● **TEXTO PROPORCIONADO**
--

Dune cuenta la historia de dos empresas familiares que se disputan un valioso mineral en el planeta Arrakis, desértico y bereber. Y en eso, haciendo paralelismos, es fácil identificar a los Harkonnen y a los Atreides con los chinos y con  los americanos (o viceversa) que se disputan los minerales africanos que ahora mismo mueven nuestro mundo.

Dune también va de un mundo al revés en el que los sometidos tienen ojos azules, y no como sucede aquí, en el Sistema Solar, donde las gentes con ojos claros son una casta superior que liga más y mejor, y obtiene mejores puestos de trabajo. No lo digo yo: lo dice Nancy Etcoff en un libro fundamental. Iggy Rubin, el humorista, decía que si bebes agua mineral en el embarazo te sale un hijo con ojos azules, aristocrático, y no un simple “ojo de grifo” como nosotros. También decía que si ves un mendigo con ojos azules puedes pedir un deseo; que las lágrimas vertidas por los ojos azules curan la fiebre; que la miopía de los ojos azules no se mide en dioptrías, sino en quilates. Y es la puta verdad, además.

--

● **REGISTROS PROPORCIONADOS**

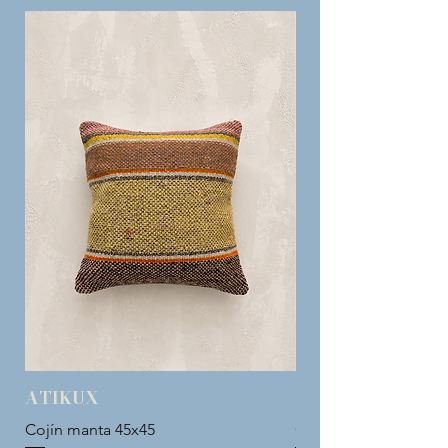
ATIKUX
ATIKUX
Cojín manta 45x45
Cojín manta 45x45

--

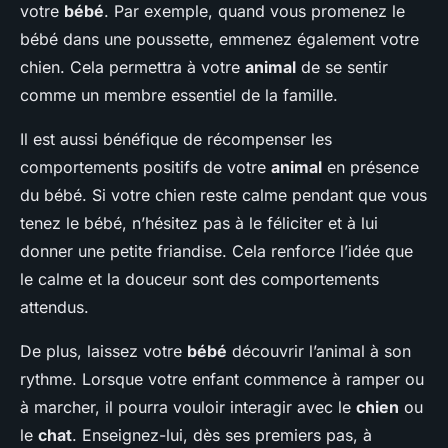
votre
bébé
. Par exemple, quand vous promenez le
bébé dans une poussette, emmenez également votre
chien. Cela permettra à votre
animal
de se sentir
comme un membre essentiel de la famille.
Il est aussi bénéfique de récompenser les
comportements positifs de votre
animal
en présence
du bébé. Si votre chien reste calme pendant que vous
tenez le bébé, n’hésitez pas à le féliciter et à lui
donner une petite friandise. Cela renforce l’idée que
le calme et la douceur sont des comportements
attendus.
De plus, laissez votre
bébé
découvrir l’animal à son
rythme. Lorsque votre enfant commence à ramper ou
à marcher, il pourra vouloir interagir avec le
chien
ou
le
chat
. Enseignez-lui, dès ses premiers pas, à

--

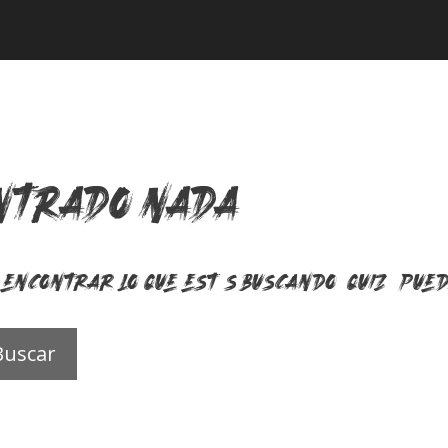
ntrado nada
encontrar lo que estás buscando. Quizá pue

--

● **QUÉ DEBES HACER**
A – Según el texto sobre Dune, ¿en qué planeta se disputan el valioso mineral las dos empresas familiares?
B – Continúa el texto sobre Dune a partir de su última oración.

● **RESPUESTAS POR TAREA**
A – En Arrakis, un planeta desértico y bereber.

B –
Dune también nos recuerda que hay mucho hijo de puta capaz de subir el precio de los productos básicos aunque la chusma planetaria tenga que comer arena para sobrevivir.  Se me ocurren muchos cabronazos de la vida real para interpretar a los Harkonnen y a los Atreides. Alguno, incluso, de sangre azul.

Dune también va de un futuro distópico -o no- en el que los hombres ya solo somos surtidores de semen, bancos de genes, y son ellas, las mujeres, mucho más listas e iniciadas en los Secretos, las que cortan el bacalao y deciden el destino del universo.

Pero Dune, sobre todo (y nos lo remarcan en el primer fotograma) habla del miedo terrible a que nuestros sueños nocturnos se hagan realidad. Yo entiendo muy bien a Paul de Atreides, aunque sea un explotador. Entiendo su desazón y sus sábanas revueltas. Si mis sueños cotidianos se hicieran realidad, yo tendría que volver con Ella, a revivir el infierno contradictorio de su presencia. Todas las noches, cuando cierro los ojos, un gusano insidioso se desliza por mi cama, y repta por mis piernas.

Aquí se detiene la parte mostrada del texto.